Accountancy
by Shiraz
The Alain de Botton book I’m reading, The Pleasures and Sorrows of Work, isn’t quite what I was hoping for, at least two-thirds of the way in. I was hoping for more insight into the lives and minds of people as they work and make their way through society. Mostly, though, we get an overview of the various sectors of industry with a kind of manufactured wonder for them. Still, he’ll occasionally drop in some gems like this one; he follows an accountant to her office after her morning transit commute.

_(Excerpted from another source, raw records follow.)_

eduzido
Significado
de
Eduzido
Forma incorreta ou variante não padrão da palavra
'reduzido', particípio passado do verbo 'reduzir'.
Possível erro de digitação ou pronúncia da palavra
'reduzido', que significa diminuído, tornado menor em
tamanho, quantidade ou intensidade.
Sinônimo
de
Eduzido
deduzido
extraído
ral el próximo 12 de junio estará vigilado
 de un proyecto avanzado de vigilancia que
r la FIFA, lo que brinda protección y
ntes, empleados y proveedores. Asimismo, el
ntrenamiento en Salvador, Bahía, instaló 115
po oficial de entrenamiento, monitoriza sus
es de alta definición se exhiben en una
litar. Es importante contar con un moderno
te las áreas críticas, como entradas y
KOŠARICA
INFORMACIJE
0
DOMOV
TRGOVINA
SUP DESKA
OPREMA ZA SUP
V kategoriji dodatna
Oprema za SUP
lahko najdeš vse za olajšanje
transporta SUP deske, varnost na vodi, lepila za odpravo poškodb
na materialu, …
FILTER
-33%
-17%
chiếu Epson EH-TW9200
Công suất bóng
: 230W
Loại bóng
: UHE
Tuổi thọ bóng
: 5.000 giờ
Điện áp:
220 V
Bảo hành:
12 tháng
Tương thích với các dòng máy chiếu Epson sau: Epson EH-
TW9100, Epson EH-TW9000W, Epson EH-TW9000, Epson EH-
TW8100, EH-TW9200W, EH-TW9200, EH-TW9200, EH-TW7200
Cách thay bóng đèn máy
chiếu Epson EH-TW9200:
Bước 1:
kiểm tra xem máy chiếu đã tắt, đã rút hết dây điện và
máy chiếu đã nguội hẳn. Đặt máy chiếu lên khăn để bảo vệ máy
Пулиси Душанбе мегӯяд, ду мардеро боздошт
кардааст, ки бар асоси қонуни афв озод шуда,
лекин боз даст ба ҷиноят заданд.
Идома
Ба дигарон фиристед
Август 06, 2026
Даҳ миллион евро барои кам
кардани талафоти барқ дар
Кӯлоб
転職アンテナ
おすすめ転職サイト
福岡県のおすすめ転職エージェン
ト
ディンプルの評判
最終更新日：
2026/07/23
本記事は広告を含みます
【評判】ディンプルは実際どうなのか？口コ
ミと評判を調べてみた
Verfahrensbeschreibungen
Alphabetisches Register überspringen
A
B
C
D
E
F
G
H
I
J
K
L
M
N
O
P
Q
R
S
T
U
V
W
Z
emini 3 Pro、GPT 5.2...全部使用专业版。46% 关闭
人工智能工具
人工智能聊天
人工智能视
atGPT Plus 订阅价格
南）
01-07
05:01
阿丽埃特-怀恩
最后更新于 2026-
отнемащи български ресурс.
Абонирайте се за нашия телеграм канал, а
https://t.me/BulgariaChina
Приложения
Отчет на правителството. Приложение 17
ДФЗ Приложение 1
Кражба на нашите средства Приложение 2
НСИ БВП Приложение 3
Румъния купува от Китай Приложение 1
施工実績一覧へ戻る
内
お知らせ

The employees proceed upstairs without looking around them. To feel at home in the office is not to notice the strange silver sculpture in the lobby and to forget how alien the place felt on the first day. The start of work means the end to freedom, but also to doubt, intensity and wayward desires. The accountant’s ten thousand possibilities have been reduced to an agreeable handful. She has a business card which she hands over in meetings and which tells other people — and, more meaningfully perhaps, reminds her — that she is a Business Unit Senior Manager, rather than a vaporous transient consciousness in an incidental universe. How satisfying it is to be held in check by the assumptions of colleagues, instead of being forced to contemplate, in the loneliness of early hours, all that one might have been and now will never be. She has a meeting scheduled with a team from an insurance brokerage in half an hour, leaving her time to buy a muffin and coffee from the cafeteria. The start of the day in the office has burnt off nostalgia as the sun evaporates a coat of dew. Life is no longer mysterious, sad, hanunting, touching, confusing or melancholy; it is a practical stage for clear-eyed action.